Lack of support holds Indigenous prisoners back

Todd Lamirande
APTN News
Parole officers gave Parliamentarians a dose of reality on Indigenous incarceration Tuesday.

Zef Ordman said he rarely recommends Indigenous prisoners for early release because they don’t have the employment, training or housing to help ease their transition into the outside world.

“The white, middle-class, kid who’s got parents on the outside, and he’s 19 or 20, he’s got employment, he’s got education, he’s got housing,” Ordman told the House Committee of Public Safety and National Security.

“The Aboriginal kid doesn’t have any of that.”

Ordman said that won’t change unless Canada invests in Aboriginal-centred programs in health, education, employment and housing.

Committee members heard release can be denied for something as simple as not having proper identification, because Indigenous offenders often come to prison without health cards or driver’s licences.

“We had a job set up for (one inmate),” said Aura Andrews. “He couldn’t get it because he didn’t have his birth certificate or his (social insurance) card and he ended up failing.”

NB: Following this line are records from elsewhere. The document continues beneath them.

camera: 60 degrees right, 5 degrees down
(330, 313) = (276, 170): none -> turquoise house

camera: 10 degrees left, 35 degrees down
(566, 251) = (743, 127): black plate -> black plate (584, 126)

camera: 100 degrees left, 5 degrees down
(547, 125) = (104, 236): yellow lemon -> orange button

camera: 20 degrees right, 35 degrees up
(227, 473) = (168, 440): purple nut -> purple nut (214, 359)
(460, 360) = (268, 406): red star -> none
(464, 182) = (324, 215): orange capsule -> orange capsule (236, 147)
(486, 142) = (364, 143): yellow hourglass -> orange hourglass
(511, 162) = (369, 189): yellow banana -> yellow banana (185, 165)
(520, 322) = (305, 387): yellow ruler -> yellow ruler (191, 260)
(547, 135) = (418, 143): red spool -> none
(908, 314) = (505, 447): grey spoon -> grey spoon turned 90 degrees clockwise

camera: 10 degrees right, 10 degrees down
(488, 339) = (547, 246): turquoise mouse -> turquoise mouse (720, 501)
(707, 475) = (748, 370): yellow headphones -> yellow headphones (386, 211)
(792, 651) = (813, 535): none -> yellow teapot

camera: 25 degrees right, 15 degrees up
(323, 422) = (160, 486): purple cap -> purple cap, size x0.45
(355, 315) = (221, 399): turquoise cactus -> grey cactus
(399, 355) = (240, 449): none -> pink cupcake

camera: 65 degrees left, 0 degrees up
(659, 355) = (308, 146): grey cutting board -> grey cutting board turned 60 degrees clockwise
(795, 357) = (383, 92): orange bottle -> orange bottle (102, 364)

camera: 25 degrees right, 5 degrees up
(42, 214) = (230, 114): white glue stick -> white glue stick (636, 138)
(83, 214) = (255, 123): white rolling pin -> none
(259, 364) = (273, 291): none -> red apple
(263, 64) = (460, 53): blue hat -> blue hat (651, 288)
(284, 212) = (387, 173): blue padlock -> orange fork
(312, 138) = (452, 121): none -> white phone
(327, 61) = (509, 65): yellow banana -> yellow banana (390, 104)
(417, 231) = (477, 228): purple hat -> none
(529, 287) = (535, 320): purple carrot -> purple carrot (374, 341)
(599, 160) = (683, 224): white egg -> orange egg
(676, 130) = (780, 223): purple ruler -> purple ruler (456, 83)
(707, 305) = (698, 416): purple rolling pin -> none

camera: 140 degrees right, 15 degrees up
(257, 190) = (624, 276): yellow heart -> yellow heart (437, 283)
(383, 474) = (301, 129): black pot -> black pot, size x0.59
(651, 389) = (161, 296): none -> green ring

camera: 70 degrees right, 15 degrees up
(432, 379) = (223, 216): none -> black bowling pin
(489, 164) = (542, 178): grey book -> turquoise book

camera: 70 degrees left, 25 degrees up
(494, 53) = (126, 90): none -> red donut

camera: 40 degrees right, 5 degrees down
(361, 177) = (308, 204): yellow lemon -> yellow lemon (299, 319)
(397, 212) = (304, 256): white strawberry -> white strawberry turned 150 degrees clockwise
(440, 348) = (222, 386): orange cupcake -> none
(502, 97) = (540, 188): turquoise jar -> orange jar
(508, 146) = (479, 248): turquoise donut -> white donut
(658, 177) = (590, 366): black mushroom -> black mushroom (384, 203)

Andrews suggested the department of Indigenous Affairs and its provincial counterparts visit prisons to hold identification clinics before offenders are released.

The list of problems parole officers face is extensive, according to Andrews and Ordman.

Everything from backlogs of individuals approved for transfer to being swamped with paperwork.

“We need to be freed up to do our jobs, which is interacting with offenders,” Andrews said. “That is our job. So right now we’re so bogged down in paperwork and compliance issues that we can’t do our job.”

“It’s sort of organized mayhem,” added Ordman. “You’re managing 30-plus offenders, right? And you’re sort of the central person, as a parole officer, you’re the central person.”